論理演算としては、“&”、“|”、“^”、“~”というおなじみの論理演算子とベクトルに対してこれらの演算子を単項演算子として作用させた場合の効果について述べることになります。

最後に論理演算の応用編として、符号付整数の符号拡張、オーバーフローの検出、一致検出などについて言及したいと思います。

以上で、静的な演算論理回路の解説を終え、次に、クロック同期論理についての解説を行うことになります。

クロック同期論理の解説に必要なことは、第一にレジスタ定義と“always@(posedge clock)”文が必要です。また、always文に複数の文を含めるための“begin end”もこの部分で解説する必要があるでしょう。

第二には、制御文を解説すべきところで、“case”文と“if else”文がこの部分で解説されることになるでしょう。

ここまで解説した後に、“module”宣言について改めて解説いたします。この中では、トップモジュールとサブモジュールの違い、モジュール内に他のモジュールを配置する方法などについての解説も行われます。

以上が基礎編でして、次が応用編ということになります。応用編につきましては、いまだ全体像が固まっていないのですが、およそ次のような内容となるものと考えております。

応用編その1は、論理の構造にかかわる部分で、以下のような内容を盛り込もうと考えています。

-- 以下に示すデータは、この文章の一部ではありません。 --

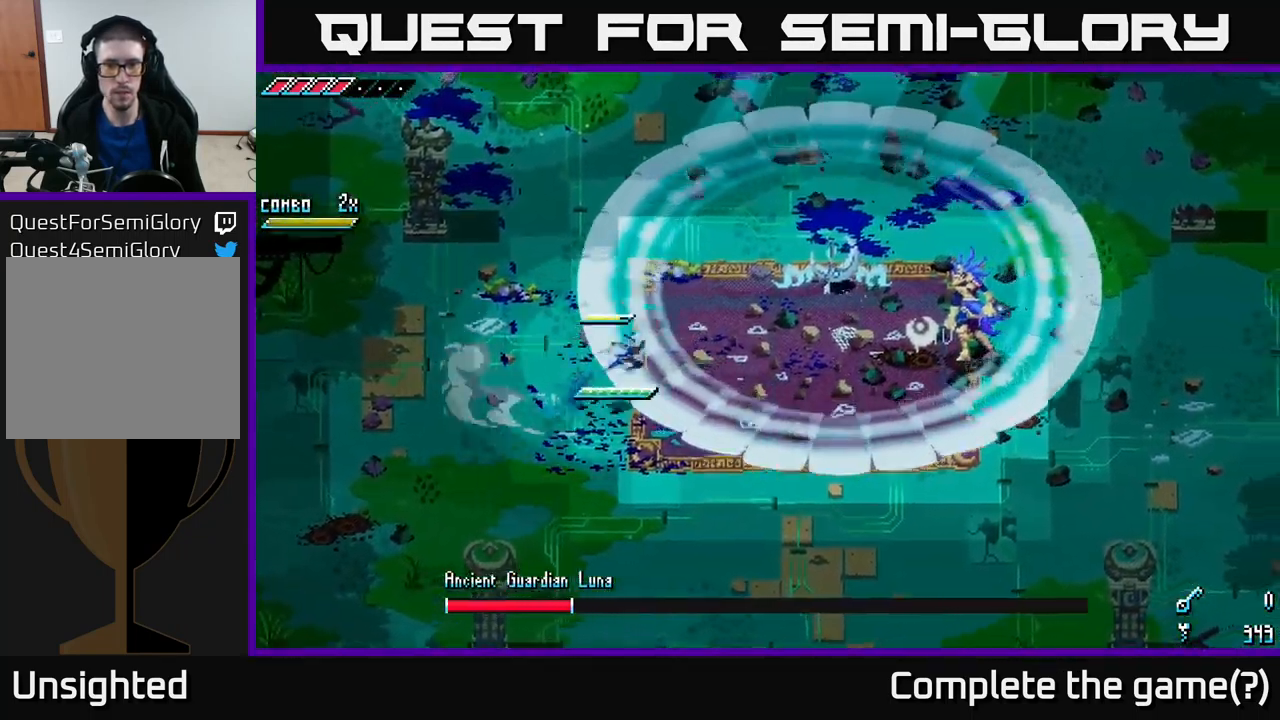
{"buttons": [], "left_stick": "center", "right_stick": "center", "events": [[33, "left_stick", "up-right"], [83, "A", "up"], [150, "R2", "down"], [317, "R2", "up"], [317, "X", "up"], [434, "left_stick", "center"]]}
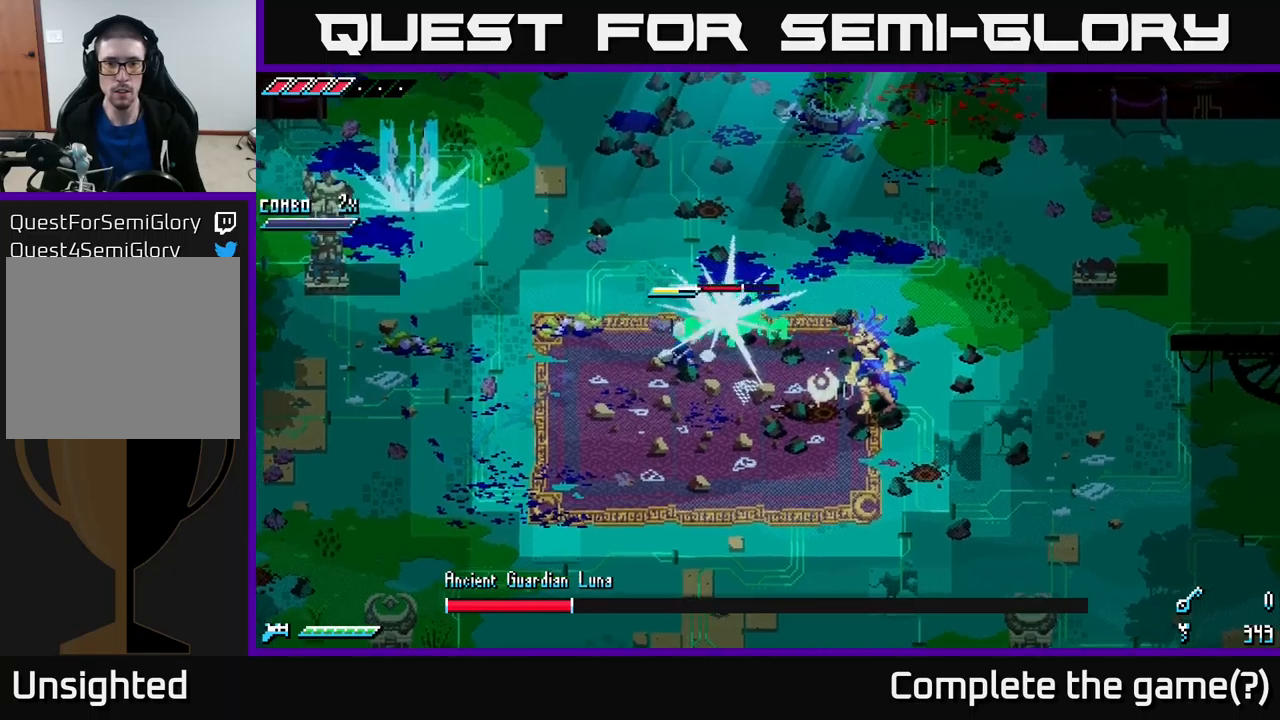
{"buttons": [], "left_stick": "down", "right_stick": "center", "events": [[200, "left_stick", "right"], [317, "R2", "down"], [450, "R2", "up"], [450, "left_stick", "down"]]}
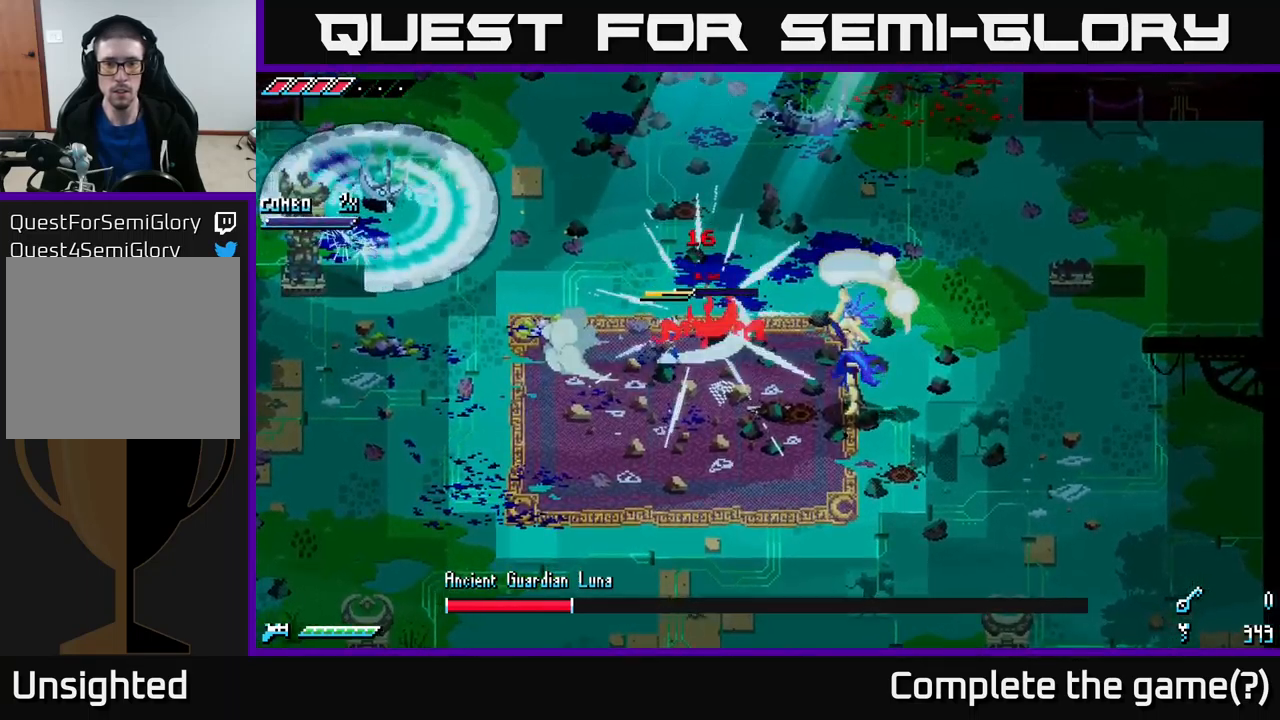
{"buttons": ["X"], "left_stick": "down-left", "right_stick": "center", "events": [[200, "left_stick", "down-left"], [217, "X", "down"], [350, "X", "up"], [434, "X", "down"]]}
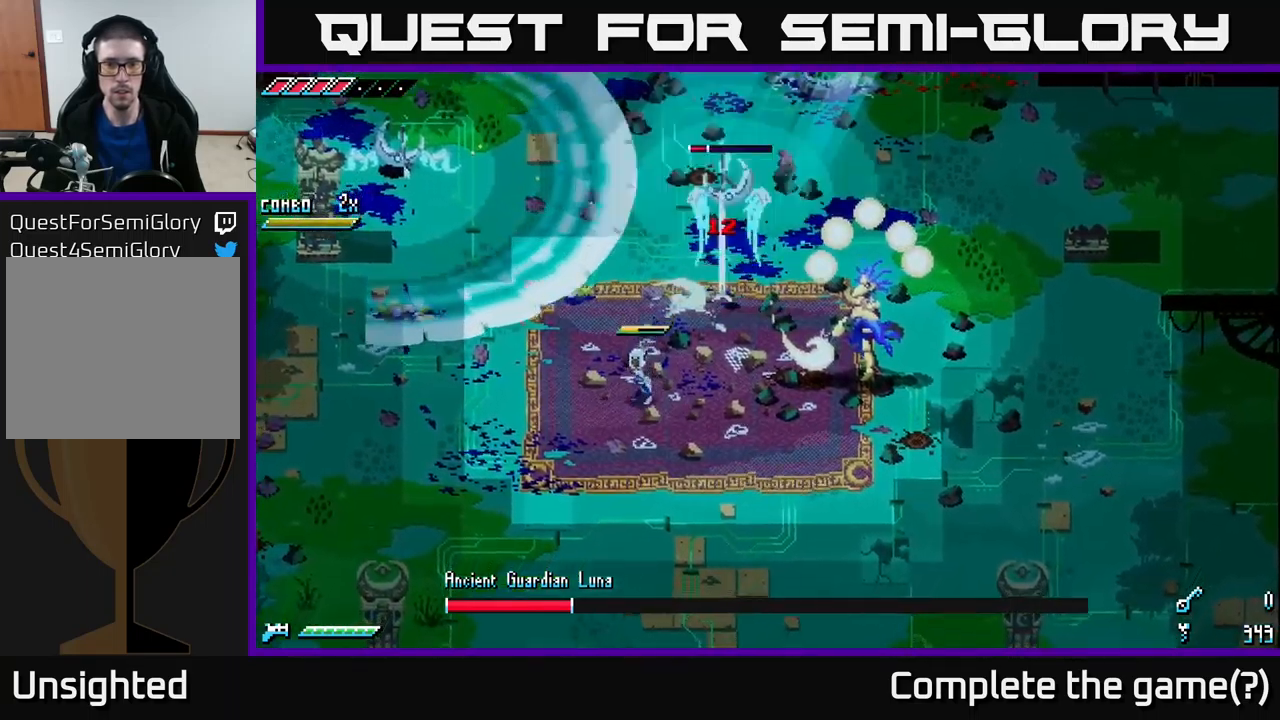
{"buttons": [], "left_stick": "down-right", "right_stick": "center", "events": [[84, "left_stick", "down"], [234, "X", "up"], [234, "left_stick", "down-right"]]}
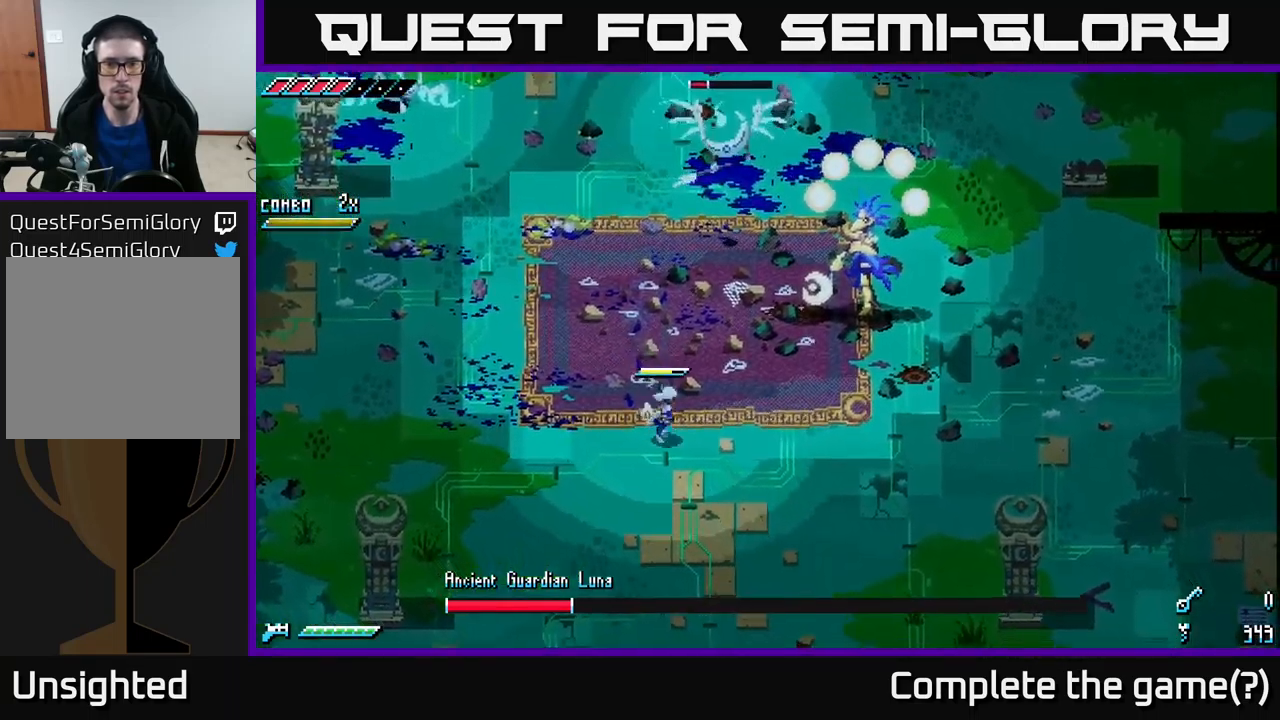
{"buttons": ["X"], "left_stick": "down-right", "right_stick": "center", "events": [[134, "X", "down"], [367, "X", "up"], [434, "X", "down"]]}
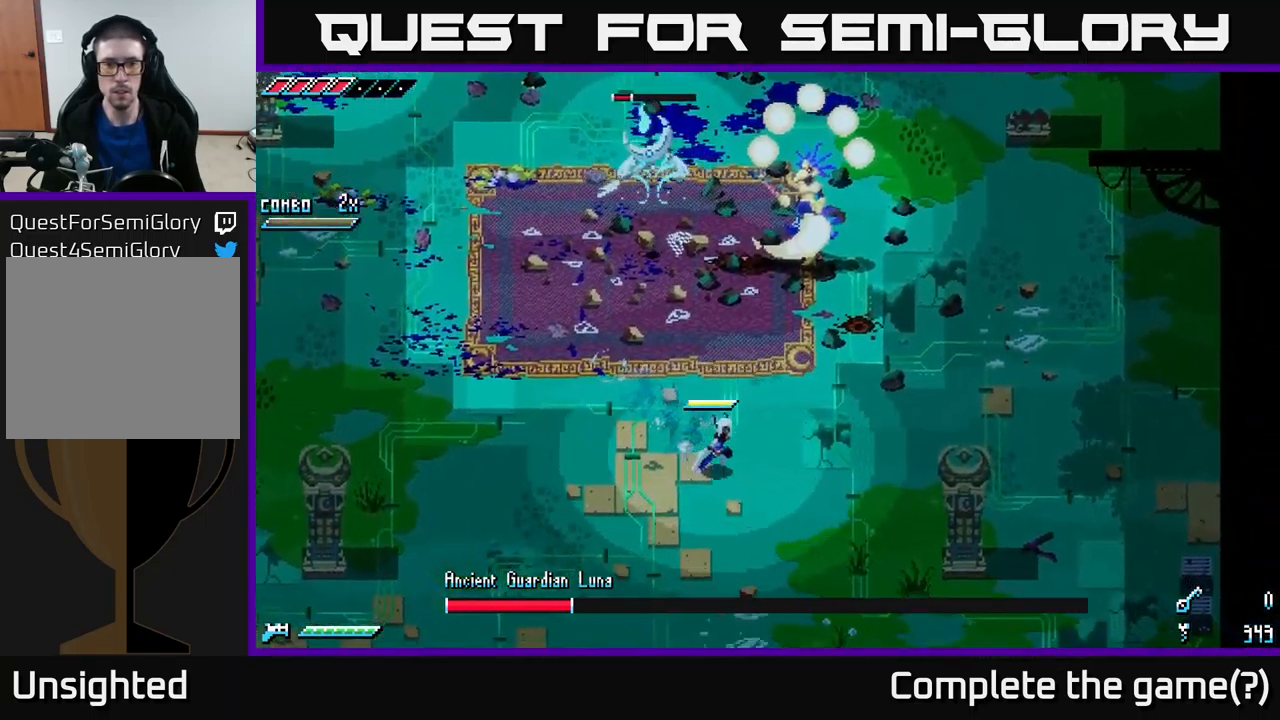
{"buttons": [], "left_stick": "right", "right_stick": "center", "events": [[67, "X", "up"], [150, "X", "down"], [400, "X", "up"], [434, "left_stick", "right"]]}
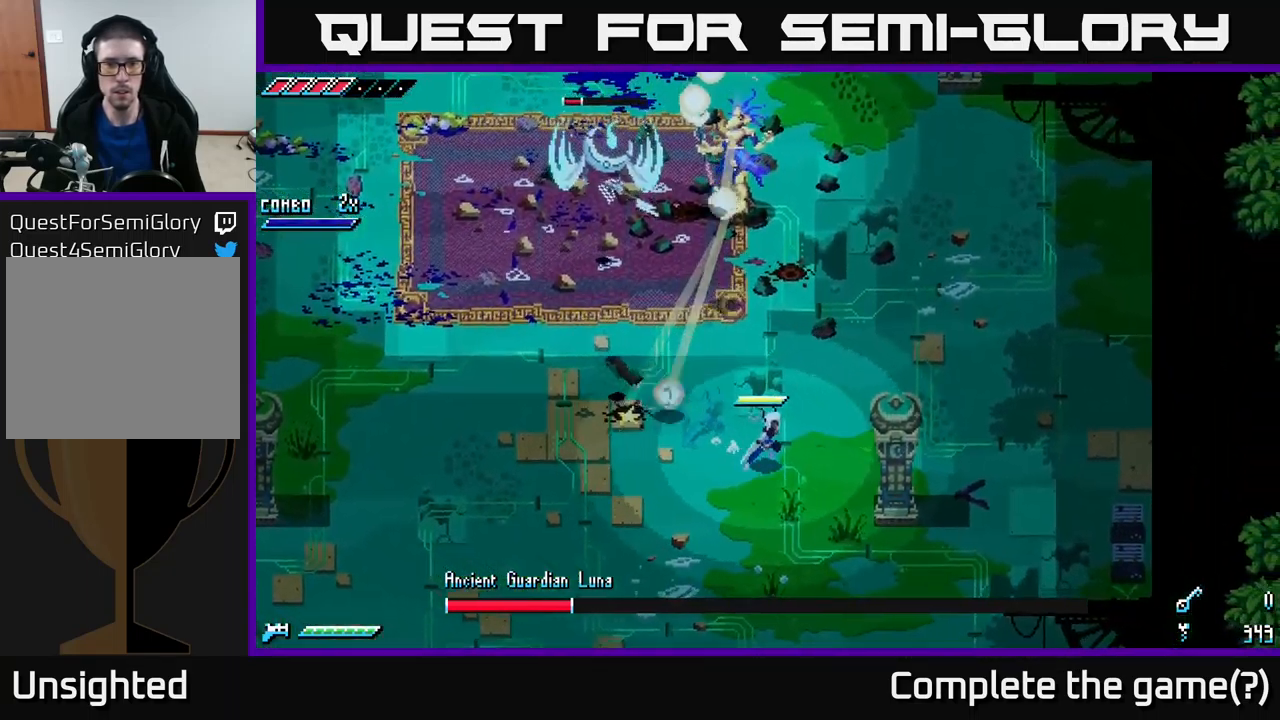
{"buttons": [], "left_stick": "center", "right_stick": "center", "events": [[134, "left_stick", "up"], [167, "B", "down"], [200, "left_stick", "up-left"], [250, "B", "up"], [350, "B", "down"], [434, "B", "up"], [450, "left_stick", "center"]]}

・実行タイミングの制御:RTL論理の要でありますレジスタ間の遅延時間と、パイプライン処理について説明する必要があるでしょう。

・ステートマシンとシーケンシャル処理:FPGAに順序回路を形成する手法とその応用に付き解説いたします。

・モジュール間通信:モジュール間でのデータのやり取りについて、クロックに同期する方法と、セマフォーを用いる手法に付いて解説いたします。

応用編その2は統計処理とフィルタリングに関する部分で、およその内容は次のようになります。

・平均値と分散の算出
・ウィーナー・ホッフフィルタとカルマンフィルタ
・畳み込み積分とIIRフィルタ
・FFT(高速フーリエ変換)

また、このページの趣旨とは少々外れるのですが、これらの論理を実際に試すための手法として、Altera社のQualtus IIの使い方、すなわち、ダウンロード方法と使用方法に関する簡単な解説も必要ではなかろうかと思います。余裕があれば、これと並行してXilinx社のツールについても解説したいと思います。

以上を全部そろえるには少々時間がかかりそうですが、少しずつ製作してアップロードしていきたいと考えております。これらの内容に関して御意見、御要望などありましたら、本ブログにコメントを付けていただくよう、よろしくお願いいたします。
しかし、なんでレジの宣伝がつくのでしょう。もちろん、上の文章には「レジスタ」という言葉がありますので、これに反応したのだと思いますけど、このブログの読者で業務用の「レジ」を買おうなどと考える人が果たしているものでしょうか。

まあ、実害はないのでしばらくはこのままにしておきますが、あまりにも無意味な宣伝ばかりが続くようなら、記事下の宣伝も削除するようにいたします。